Note: this dataset does not guarantee full coverage. So the following seciont is not necessarily an accurate account of the coverage on Trump and Xi. It just serves as an simpe example.

In [13]:
df["trump"] = (
    df.title.str.contains("川普") |
    df.title.str.contains("特朗普")
)
f'% of titles mentioning Trump: {df["trump"].sum() / df.shape[0] * 100:.2f}%'

'% of titles mentioning Trump: 3.72%'

Percentage of titles mentioning Trump by Sources:

In [14]:
trump_perc_by_source = df.groupby("source")["trump"] .mean().sort_values() * 100

iplot(go.Figure(
    data=[
        go.Bar(
            y=trump_perc_by_source.index,
            x=trump_perc_by_source.values,
            orientation = 'h'
        )

^^^^^^^^

Task brief:
According to the notebook excerpt, what percentage of titles mention Trump? The rows that come next are separate material.

Records from a collection
^^^^^^^^

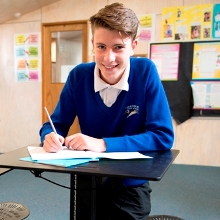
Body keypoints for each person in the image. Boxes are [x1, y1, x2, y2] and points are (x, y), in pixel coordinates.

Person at [39, 2, 174, 220]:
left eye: (118, 47)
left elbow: (163, 136)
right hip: (88, 178)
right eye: (101, 46)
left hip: (131, 182)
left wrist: (102, 144)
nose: (108, 58)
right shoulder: (78, 76)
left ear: (133, 46)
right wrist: (49, 136)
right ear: (92, 44)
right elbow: (53, 124)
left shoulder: (145, 71)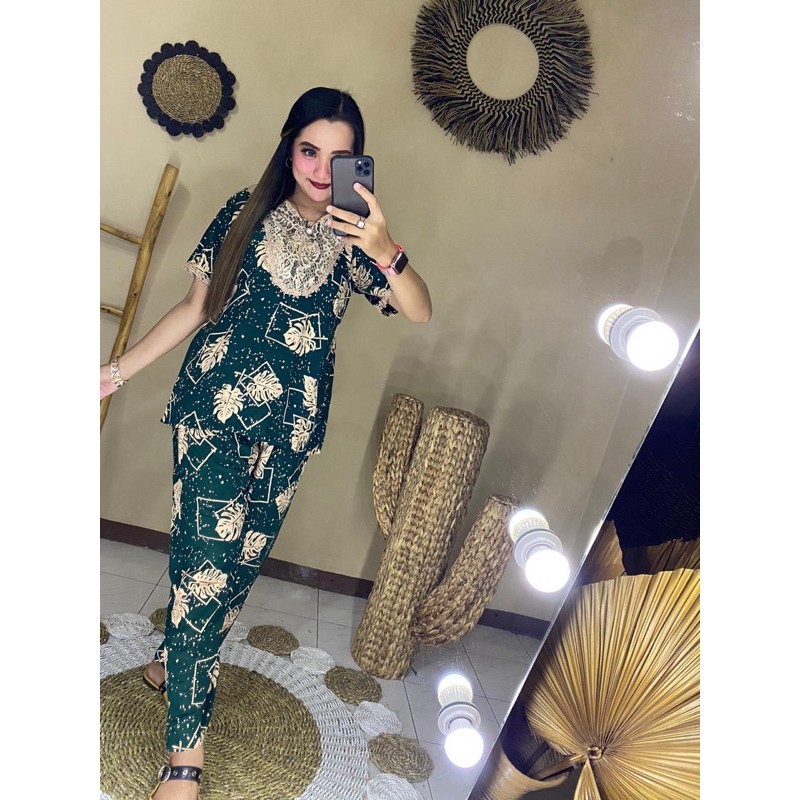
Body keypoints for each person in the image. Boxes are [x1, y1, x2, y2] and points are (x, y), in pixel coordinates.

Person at [100, 86, 432, 799]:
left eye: (338, 157)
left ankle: (169, 661)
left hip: (289, 433)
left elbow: (419, 311)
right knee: (207, 572)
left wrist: (385, 249)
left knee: (236, 571)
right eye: (309, 150)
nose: (320, 169)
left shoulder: (357, 241)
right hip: (213, 416)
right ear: (289, 148)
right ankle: (184, 758)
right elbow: (195, 307)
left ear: (357, 164)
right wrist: (115, 372)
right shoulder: (241, 214)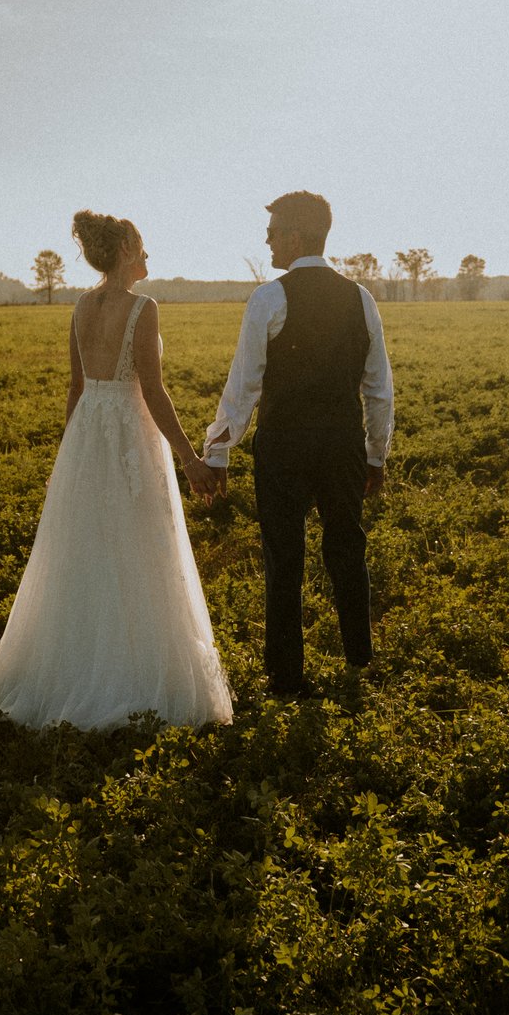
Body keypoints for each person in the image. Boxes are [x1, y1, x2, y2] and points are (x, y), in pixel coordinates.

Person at [0, 211, 235, 729]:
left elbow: (76, 389)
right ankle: (127, 678)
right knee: (139, 547)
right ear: (123, 253)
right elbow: (153, 391)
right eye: (141, 248)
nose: (147, 257)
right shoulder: (143, 308)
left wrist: (68, 453)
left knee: (87, 549)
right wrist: (190, 460)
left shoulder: (80, 307)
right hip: (128, 437)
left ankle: (71, 668)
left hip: (88, 434)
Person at [192, 191, 394, 699]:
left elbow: (243, 387)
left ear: (295, 236)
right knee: (348, 548)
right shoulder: (360, 298)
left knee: (284, 560)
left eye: (273, 230)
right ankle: (359, 663)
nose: (266, 239)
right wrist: (375, 455)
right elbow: (379, 387)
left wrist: (218, 453)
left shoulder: (268, 298)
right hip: (345, 447)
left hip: (282, 448)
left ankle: (286, 680)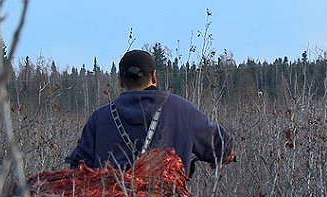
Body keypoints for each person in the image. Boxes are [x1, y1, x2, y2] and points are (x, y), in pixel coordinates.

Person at [65, 49, 234, 175]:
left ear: (120, 80)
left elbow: (78, 166)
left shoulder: (99, 118)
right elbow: (221, 144)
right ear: (154, 77)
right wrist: (224, 155)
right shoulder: (181, 110)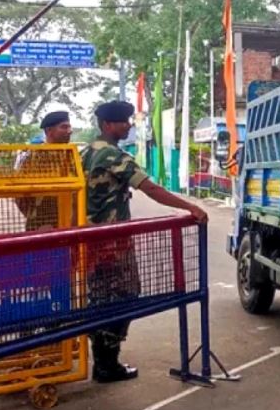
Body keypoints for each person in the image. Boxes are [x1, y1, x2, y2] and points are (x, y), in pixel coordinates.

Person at [82, 100, 208, 383]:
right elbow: (149, 188)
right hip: (112, 243)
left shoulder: (85, 152)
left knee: (100, 297)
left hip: (89, 240)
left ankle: (101, 362)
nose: (128, 126)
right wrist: (190, 207)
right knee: (125, 296)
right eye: (122, 121)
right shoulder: (113, 156)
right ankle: (107, 364)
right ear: (107, 125)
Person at [16, 111, 72, 231]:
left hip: (70, 223)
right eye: (64, 127)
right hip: (43, 224)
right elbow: (20, 193)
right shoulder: (35, 156)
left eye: (69, 126)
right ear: (48, 131)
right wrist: (34, 215)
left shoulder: (72, 155)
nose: (69, 130)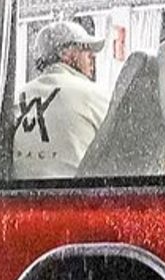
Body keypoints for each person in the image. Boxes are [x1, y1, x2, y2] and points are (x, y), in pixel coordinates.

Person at [12, 21, 110, 179]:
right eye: (86, 49)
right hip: (74, 200)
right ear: (65, 54)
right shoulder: (93, 95)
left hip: (20, 200)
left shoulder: (18, 97)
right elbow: (123, 151)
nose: (92, 57)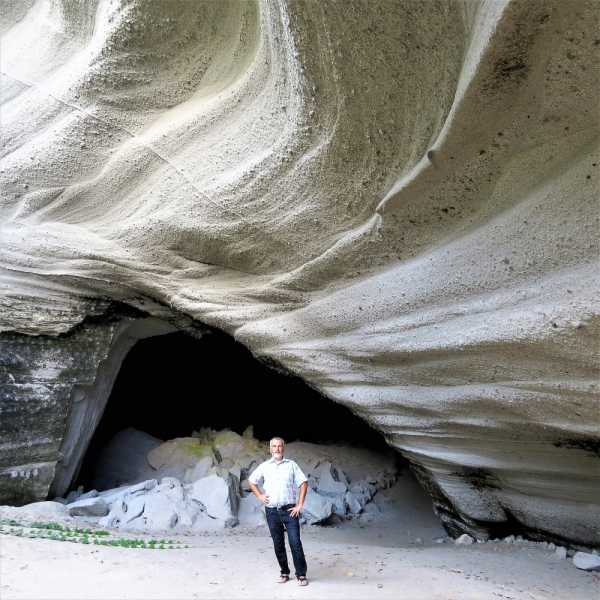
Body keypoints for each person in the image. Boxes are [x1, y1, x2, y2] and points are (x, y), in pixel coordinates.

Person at [248, 437, 309, 586]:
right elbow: (251, 480)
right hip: (272, 512)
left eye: (279, 446)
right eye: (274, 446)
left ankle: (301, 574)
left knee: (295, 543)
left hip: (290, 511)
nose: (277, 449)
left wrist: (300, 503)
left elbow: (303, 482)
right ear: (270, 449)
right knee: (278, 544)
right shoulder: (264, 466)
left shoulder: (291, 465)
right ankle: (284, 572)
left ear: (283, 448)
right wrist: (259, 495)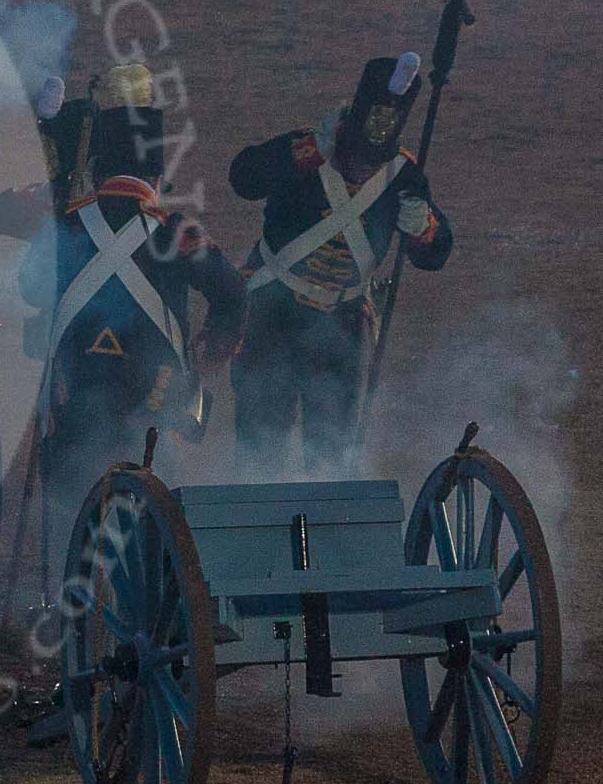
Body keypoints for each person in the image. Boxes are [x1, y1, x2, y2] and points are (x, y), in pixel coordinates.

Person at [25, 66, 246, 518]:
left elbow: (30, 285)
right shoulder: (174, 231)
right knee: (150, 520)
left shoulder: (69, 226)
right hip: (155, 401)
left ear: (101, 166)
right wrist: (208, 354)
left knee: (74, 515)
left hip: (78, 396)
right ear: (155, 173)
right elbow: (232, 294)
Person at [228, 52, 453, 477]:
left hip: (342, 325)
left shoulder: (405, 177)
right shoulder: (307, 148)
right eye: (359, 158)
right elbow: (243, 177)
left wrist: (424, 227)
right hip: (273, 313)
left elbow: (435, 253)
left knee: (331, 458)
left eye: (373, 163)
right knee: (260, 449)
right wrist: (302, 153)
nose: (365, 168)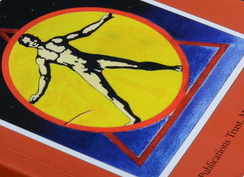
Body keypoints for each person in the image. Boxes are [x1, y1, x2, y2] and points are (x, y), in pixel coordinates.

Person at [17, 13, 182, 125]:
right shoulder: (41, 58)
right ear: (28, 46)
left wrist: (102, 20)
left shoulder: (56, 41)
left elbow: (83, 33)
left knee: (135, 64)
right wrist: (38, 94)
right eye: (28, 42)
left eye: (31, 37)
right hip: (84, 71)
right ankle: (133, 118)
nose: (32, 41)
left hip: (94, 60)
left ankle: (173, 67)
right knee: (110, 95)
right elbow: (45, 77)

^^^^^^^^

Solution to this task:
3.72%